Avant la guerre, Anaxagore et Diogène d’Apollonie avaient été seuls frappés ; depuis la peste, les condamnations se multiplièrent. À Samothrace, Diagoras de Mélos avait échappé à la colère des Gabires ; à Athènes, il fut proscrit pour avoir divulgué les mystères des grandes déesses, et l’état promit un talent à qui le tuerait, deux à qui le livrerait à la justice. Un ami de Périclès, Protagoras, condamné pour athéisme, put s’enfuir, mais périt dans un naufrage, et ses livres furent brûlés sur la place publique. Son disciple, Prodicus de Céos, par sa belle allégorie d’Hercule au carrefour, mettait le bonheur dans la vertu et non dans les plaisirs ; mais les dieux étaient pour lui une création de l’homme qui avait divinisé les objets de sa terreur ou de sa reconnaissance ; Athènes le condamna à boire la ciguë. On se souvient de l’affaire des hermès, de l’anxiété profonde qu’elle jeta dans la ville, et du grand procès qu’elle amena. Or, Socrate heurtait de front cette intolérance.

* Consigne: Pouvez-vous recopier intégralement l'extrait ci-dessus sur les condamnations de philosophes à Athènes, sans rien y changer ?

* Données fournies:
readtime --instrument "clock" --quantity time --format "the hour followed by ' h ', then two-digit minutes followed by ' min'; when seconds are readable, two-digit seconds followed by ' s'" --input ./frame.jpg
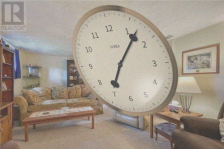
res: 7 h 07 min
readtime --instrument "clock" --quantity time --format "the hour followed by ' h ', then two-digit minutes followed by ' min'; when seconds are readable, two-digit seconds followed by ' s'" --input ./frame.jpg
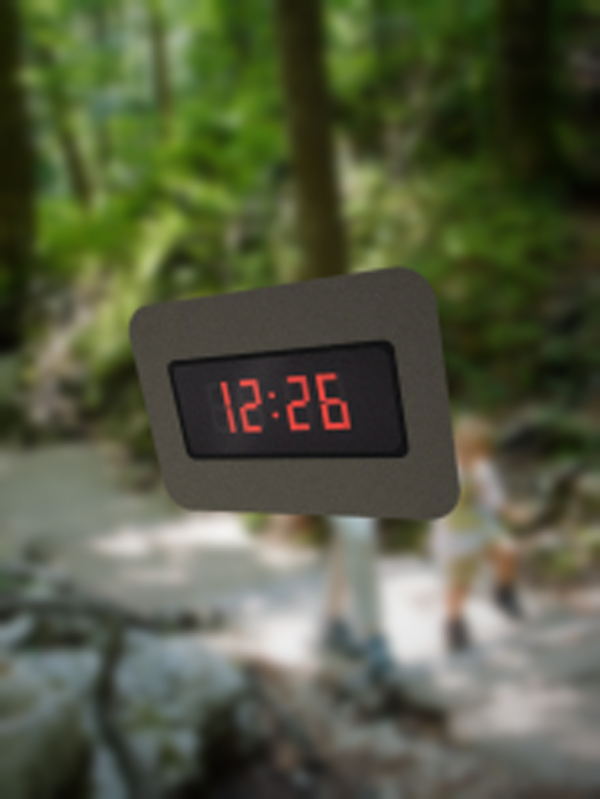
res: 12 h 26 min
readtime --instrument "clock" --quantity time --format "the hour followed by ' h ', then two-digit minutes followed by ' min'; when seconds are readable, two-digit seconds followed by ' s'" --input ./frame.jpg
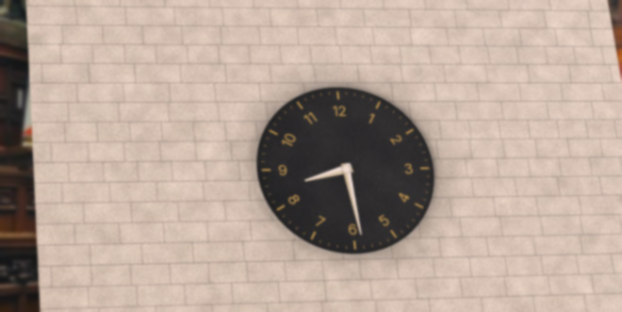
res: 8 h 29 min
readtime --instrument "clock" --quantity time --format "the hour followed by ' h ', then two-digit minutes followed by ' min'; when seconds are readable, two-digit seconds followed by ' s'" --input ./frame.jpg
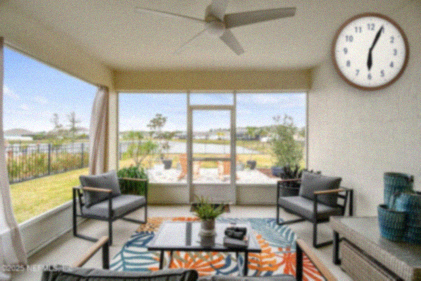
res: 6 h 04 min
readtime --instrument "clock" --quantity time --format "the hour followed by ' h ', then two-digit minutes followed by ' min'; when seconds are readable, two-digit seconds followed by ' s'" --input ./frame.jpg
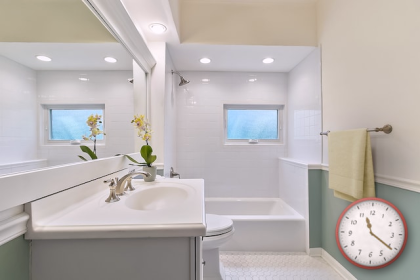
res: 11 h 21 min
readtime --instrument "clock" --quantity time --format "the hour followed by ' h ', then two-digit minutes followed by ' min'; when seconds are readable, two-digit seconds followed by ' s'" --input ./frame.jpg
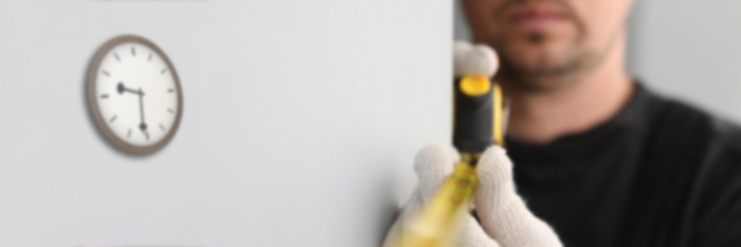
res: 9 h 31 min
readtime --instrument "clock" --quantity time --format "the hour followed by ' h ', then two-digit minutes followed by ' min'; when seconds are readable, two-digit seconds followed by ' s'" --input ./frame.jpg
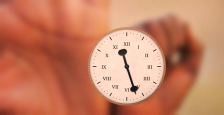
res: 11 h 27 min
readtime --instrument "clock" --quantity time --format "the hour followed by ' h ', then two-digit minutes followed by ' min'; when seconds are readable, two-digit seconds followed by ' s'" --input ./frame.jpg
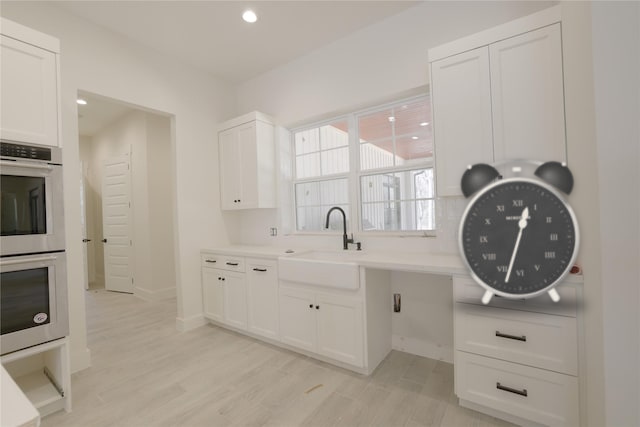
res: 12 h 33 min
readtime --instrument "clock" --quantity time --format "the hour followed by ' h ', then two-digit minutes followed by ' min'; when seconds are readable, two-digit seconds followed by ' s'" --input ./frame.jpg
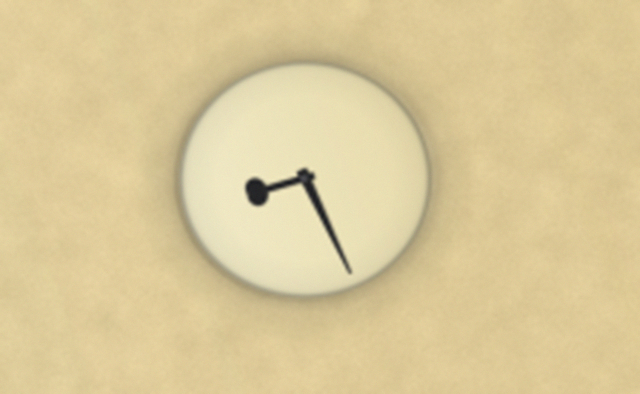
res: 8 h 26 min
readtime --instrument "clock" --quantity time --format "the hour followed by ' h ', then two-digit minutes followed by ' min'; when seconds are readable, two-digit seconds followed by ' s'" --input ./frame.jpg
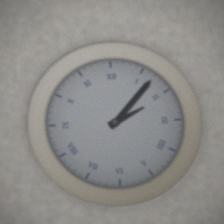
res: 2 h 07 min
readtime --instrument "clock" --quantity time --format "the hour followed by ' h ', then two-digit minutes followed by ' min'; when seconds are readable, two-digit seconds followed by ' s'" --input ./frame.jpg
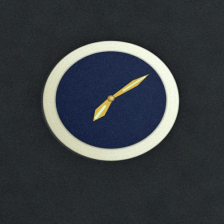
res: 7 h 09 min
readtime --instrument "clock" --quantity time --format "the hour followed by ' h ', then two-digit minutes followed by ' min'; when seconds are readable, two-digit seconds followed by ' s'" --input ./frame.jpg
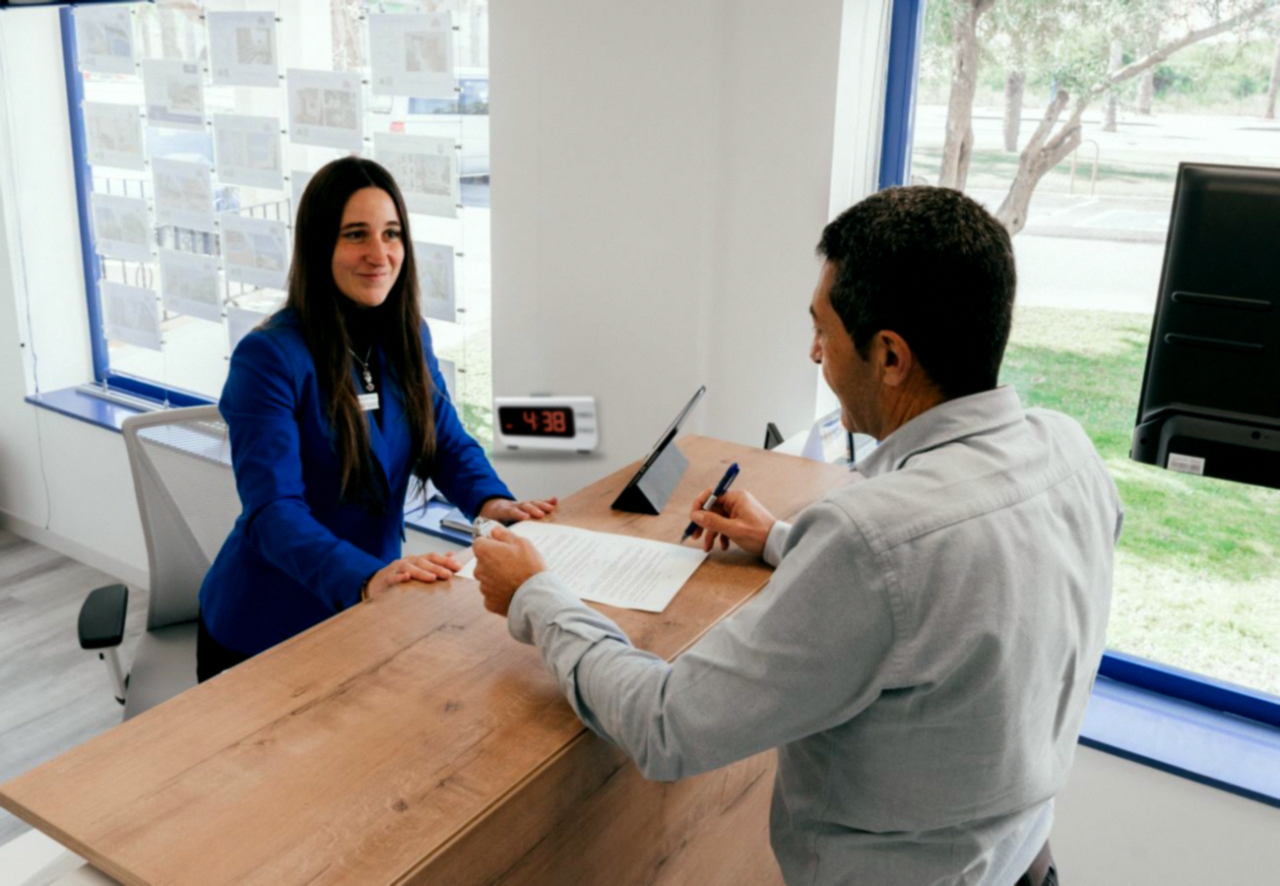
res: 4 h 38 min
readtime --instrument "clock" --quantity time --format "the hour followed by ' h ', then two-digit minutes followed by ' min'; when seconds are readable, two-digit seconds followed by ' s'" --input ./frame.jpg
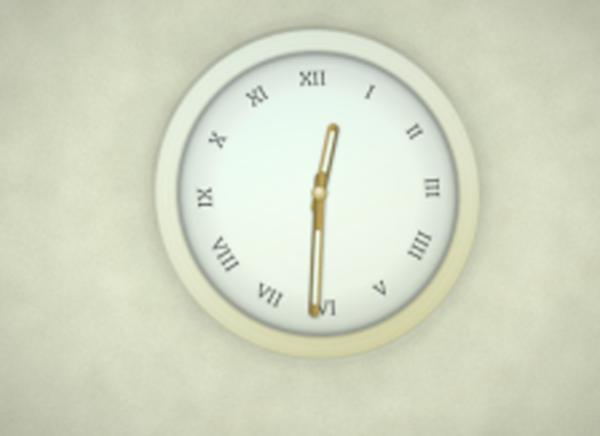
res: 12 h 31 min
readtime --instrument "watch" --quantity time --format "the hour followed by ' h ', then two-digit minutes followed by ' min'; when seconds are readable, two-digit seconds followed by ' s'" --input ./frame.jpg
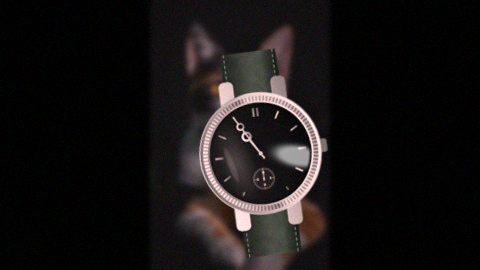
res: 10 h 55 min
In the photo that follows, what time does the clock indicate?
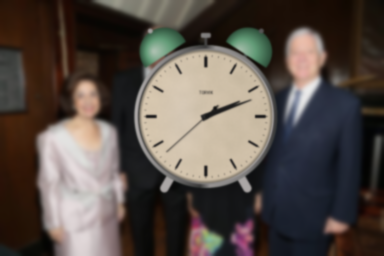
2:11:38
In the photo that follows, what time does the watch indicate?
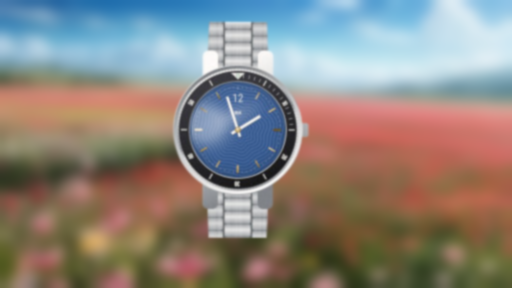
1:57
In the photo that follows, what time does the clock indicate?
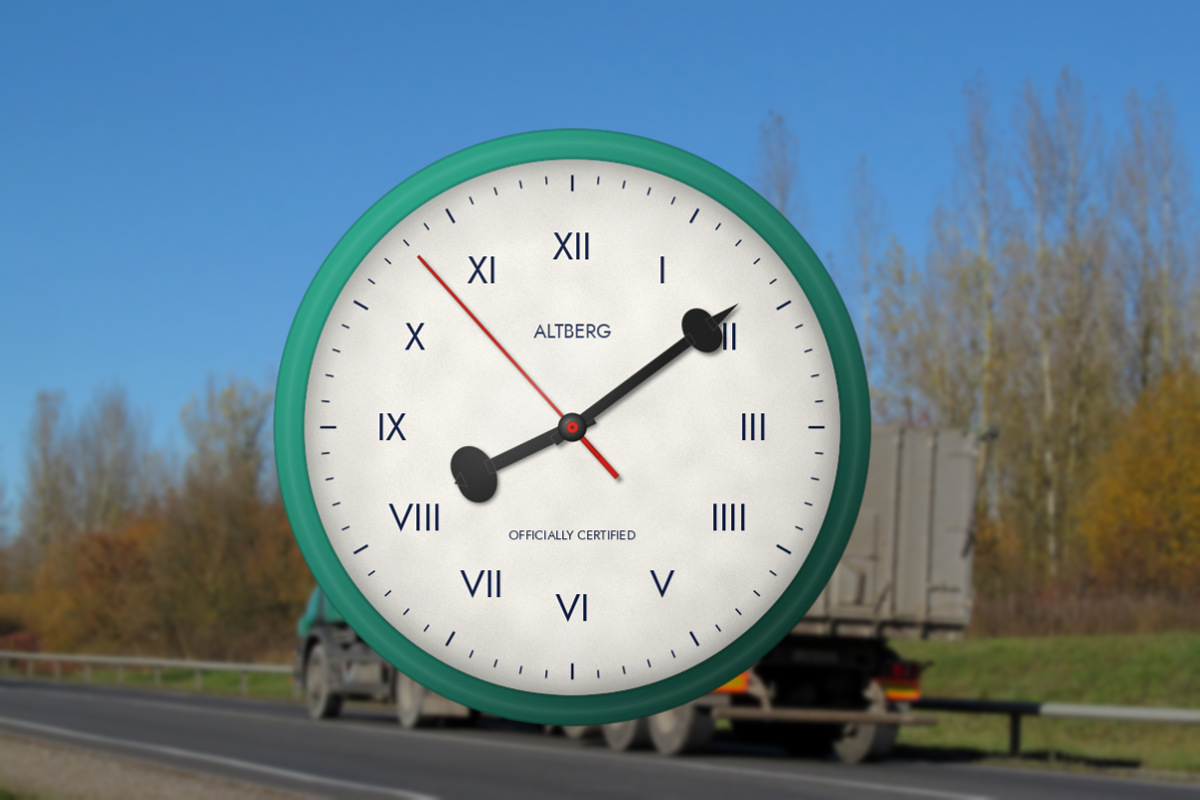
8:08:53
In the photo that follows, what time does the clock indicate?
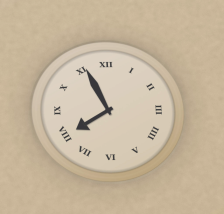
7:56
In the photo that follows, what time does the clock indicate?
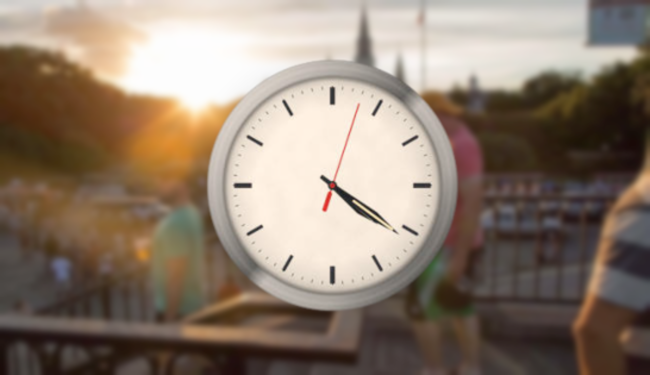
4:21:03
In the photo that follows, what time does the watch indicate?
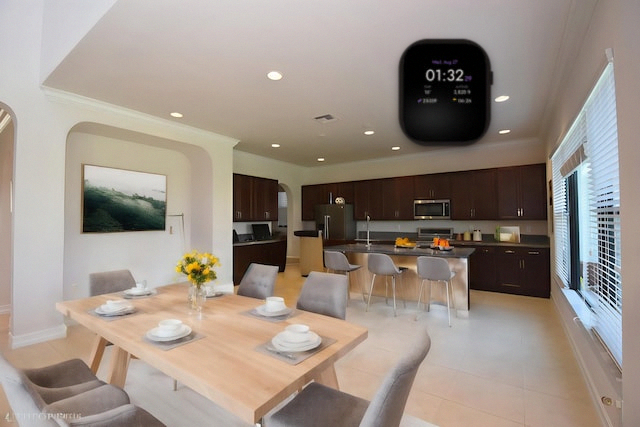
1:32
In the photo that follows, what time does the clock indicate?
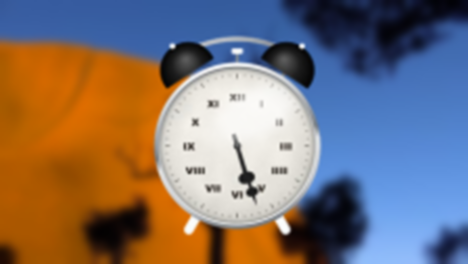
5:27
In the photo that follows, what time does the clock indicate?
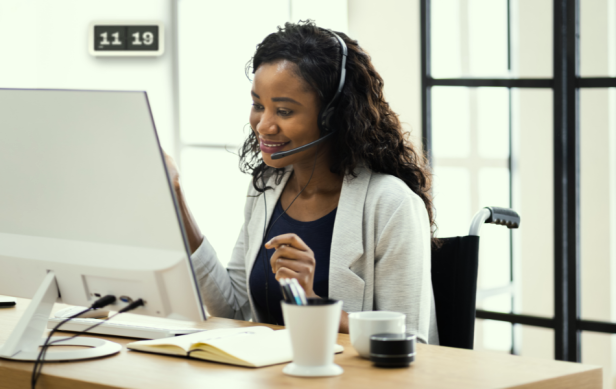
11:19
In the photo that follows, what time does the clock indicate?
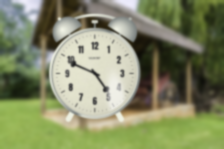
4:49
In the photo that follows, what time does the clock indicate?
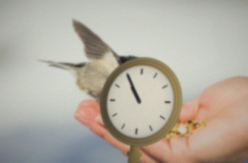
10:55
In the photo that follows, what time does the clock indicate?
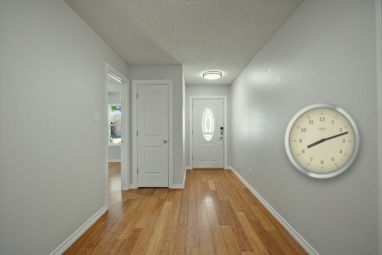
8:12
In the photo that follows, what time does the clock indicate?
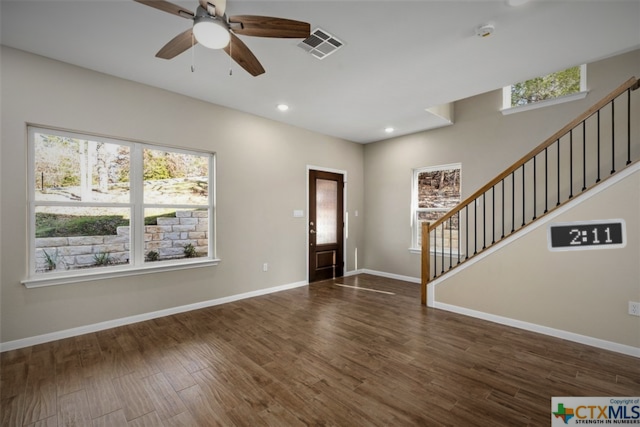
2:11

* Réponse attendue:
Avant la guerre, Anaxagore et Diogène d’Apollonie avaient été seuls frappés ; depuis la peste, les condamnations se multiplièrent. À Samothrace, Diagoras de Mélos avait échappé à la colère des Gabires ; à Athènes, il fut proscrit pour avoir divulgué les mystères des grandes déesses, et l’état promit un talent à qui le tuerait, deux à qui le livrerait à la justice. Un ami de Périclès, Protagoras, condamné pour athéisme, put s’enfuir, mais périt dans un naufrage, et ses livres furent brûlés sur la place publique. Son disciple, Prodicus de Céos, par sa belle allégorie d’Hercule au carrefour, mettait le bonheur dans la vertu et non dans les plaisirs ; mais les dieux étaient pour lui une création de l’homme qui avait divinisé les objets de sa terreur ou de sa reconnaissance ; Athènes le condamna à boire la ciguë. On se souvient de l’affaire des hermès, de l’anxiété profonde qu’elle jeta dans la ville, et du grand procès qu’elle amena. Or, Socrate heurtait de front cette intolérance.